Of course if you drive carefully and thoughtfully you can avoid most of these pesky potholes! The same can be said for our spiritual lives. Distractions and dangers are everywhere, and our hearts and minds can become damaged when we don’t pay attention to the way before us. When we allow life’s daily cares, worries and tasks we need to accomplish to crowd out our devotion to God, we will be easily distracted by lessor things — subtle as they may be. Yes our lives are busy and with life as we used to know it being totally flipped upside down and inside out because of this pandemic, well it’s not hard to imagine that we can be distracted. COVID-19, mass shootings, race protests, job insecurity, food insecurity, and political strife — and the church not being able to gather — I really don’t have to remind you that life is hard right now.
So remaining focused on our relationship to God has never been more important. Pastor Sterling Gosman used to say this when discussing important ministries in the church — “it’s critical”! Well I believe his usage of this little phrase is somewhat prophetic; it is critical that we give our full devotion and allegiance to Christ and His will and plan for our lives and His Church.

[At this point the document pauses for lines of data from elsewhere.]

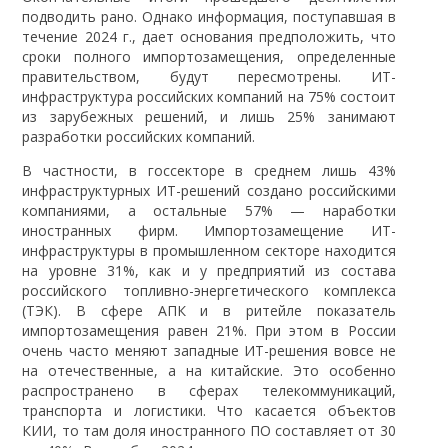
подводить рано. Однако информация, поступавшая в
течение 2024 г., дает основания предположить, что
сроки полного импортозамещения, определенные
правительством, будут пересмотрены. ИТ-
инфраструктура российских компаний на 75% состоит
из зарубежных решений, и лишь 25% занимают
разработки российских компаний.
В частности, в госсекторе в среднем лишь 43%
инфраструктурных ИТ-решений создано российскими
компаниями, а остальные 57% — наработки
иностранных фирм. Импортозамещение ИТ-
инфраструктуры в промышленном секторе находится
на уровне 31%, как и у предприятий из состава
российского топливно-энергетического комплекса
(ТЭК). В сфере АПК и в ритейле показатель
импортозамещения равен 21%. При этом в России
очень часто меняют западные ИТ-решения вовсе не
на отечественные, а на китайские. Это особенно
распространено в сферах телекоммуникаций,
транспорта и логистики. Что касается объектов
КИИ, то там доля иностранного ПО составляет от 30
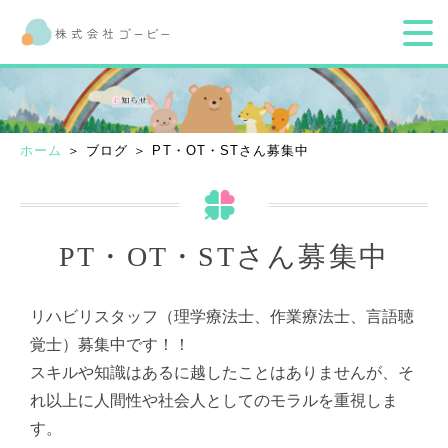
ホーム
＞ ブログ ＞ PT・OT・STさん募集中
PT・OT・STさん募集中
リハビリスタッフ（理学療法士、作業療法士、言語聴
覚士）募集中です！！
スキルや知識はあるに越したことはありませんが、そ
れ以上に人間性や社会人としてのモラルを重視しま
す。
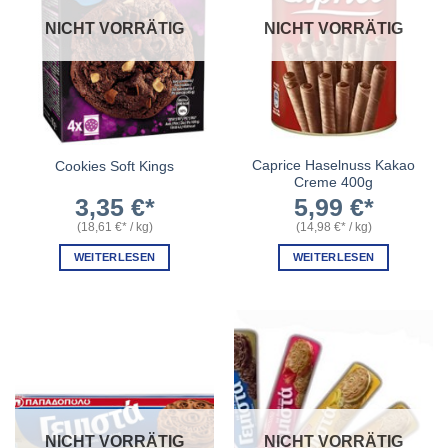
NICHT VORRÄTIG
NICHT VORRÄTIG
Caprice Haselnuss Kakao
Cookies Soft Kings
Creme 400g
3,35
€
5,99
€
(
18,61
€
/
kg
)
(
14,98
€
/
kg
)
WEITERLESEN
WEITERLESEN
NICHT VORRÄTIG
NICHT VORRÄTIG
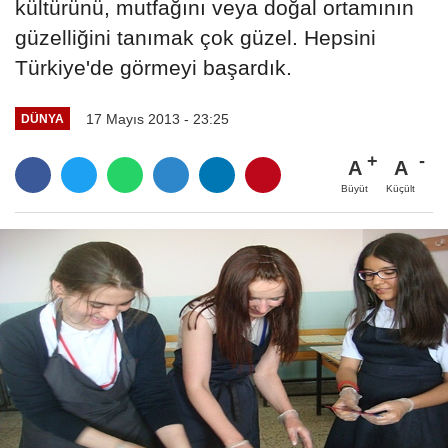
kültürünü, mutfağını veya doğal ortamının
güzelliğini tanımak çok güzel. Hepsini
Türkiye'de görmeyi başardık.
17 Mayıs 2013 - 23:25
DÜNYA
A
A
Büyüt
Küçült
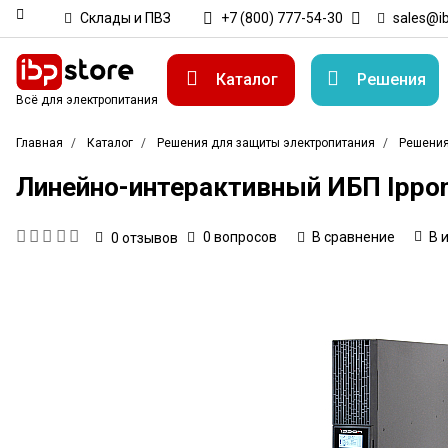
Склады и ПВЗ
+7 (800) 777-54-30
sales@ib
Каталог
Решения
Всё для электропитания
Главная
Каталог
Решения для защиты электропитания
Решения
Линейно-интерактивный ИБП Ippon S
0 вопросов
В сравнение
В 
0
отзывов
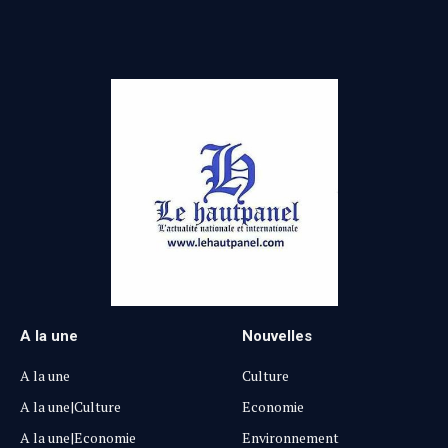
A la une
Nouvelles
A la une
Culture
A la une|Culture
Economie
A la une|Economie
Environnement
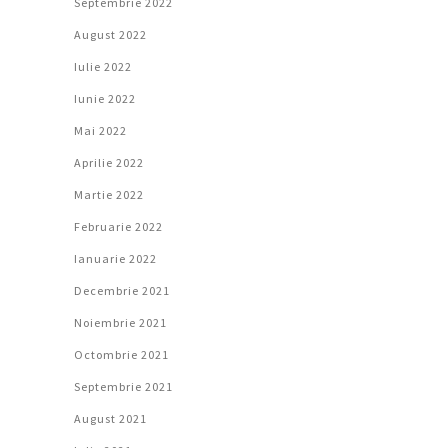
Septembrie 2022
August 2022
Iulie 2022
Iunie 2022
Mai 2022
Aprilie 2022
Martie 2022
Februarie 2022
Ianuarie 2022
Decembrie 2021
Noiembrie 2021
Octombrie 2021
Septembrie 2021
August 2021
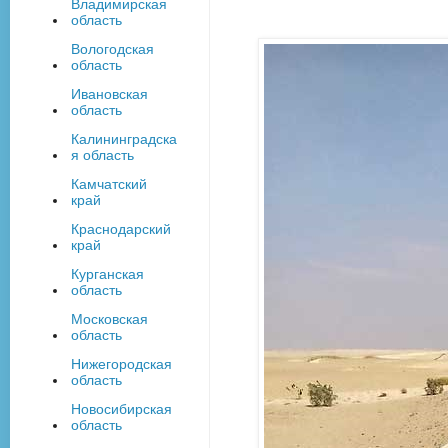
Владимирская
область
Вологодская
область
Ивановская
область
Калининградска
я область
Камчатский
край
Краснодарский
край
Курганская
область
Московская
область
Нижегородская
область
Новосибирская
область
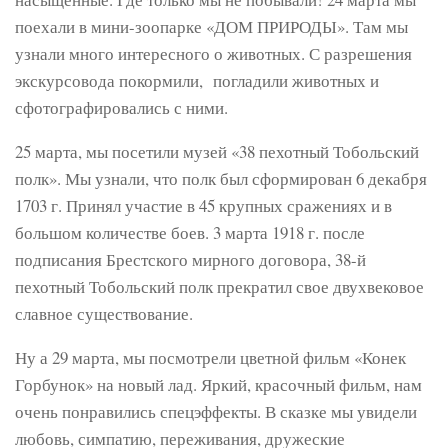
поехали в мини-зоопарке «ДОМ ПРИРОДЫ». Там мы
узнали много интересного о животных. С разрешения
экскурсовода покормили, погладили животных и
сфотографировались с ними.
25 марта, мы посетили музей «38 пехотный Тобольский
полк». Мы узнали, что полк был сформирован 6 декабря
1703 г. Принял участие в 45 крупных сражениях и в
большом количестве боев. 3 марта 1918 г. после
подписания Брестского мирного договора, 38-й
пехотный Тобольский полк прекратил свое двухвековое
славное существование.
Ну а 29 марта, мы посмотрели цветной фильм «Конек
Горбунок» на новый лад. Яркий, красочный фильм, нам
очень понравились спецэффекты. В сказке мы увидели
любовь, симпатию, переживания, дружеские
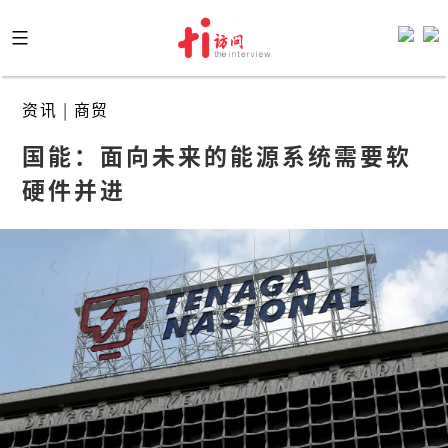
Skip
to
content
资讯
|
商贸
国能：面向未来的能源系统需要软
硬件并进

When we are easily distracted we can often miss the danger ahead, dangers that can lead us all down roads of needless pain and suffering. We need only examine the public discourse in social media to see the destructive power of distraction — where everyone has an opinion about everything and everyone is an expert on every subject. Our hearts are easily swayed and our minds too easily filled with dissension. Of course debate is healthy and useful for discernment and understanding, yet the words of hate and meanness are far from helpful and unifying.
“The speech of a good person is worth waiting for; the blabber of the wicked is worthless.”
Proverbs 10:20 MSG
Potholes will come our way — get used to them — but let’s not allow them to distract us from greater things or swallow us and destroy our lives. Let’s remember the words of the Apostle Paul in Philippians 4:
“Finally, brothers, whatever is true, whatever is honorable, whatever is just, whatever is pure, whatever is lovely, whatever is commendable, if there is any excellence, if there is anything worthy of praise, think about these things.”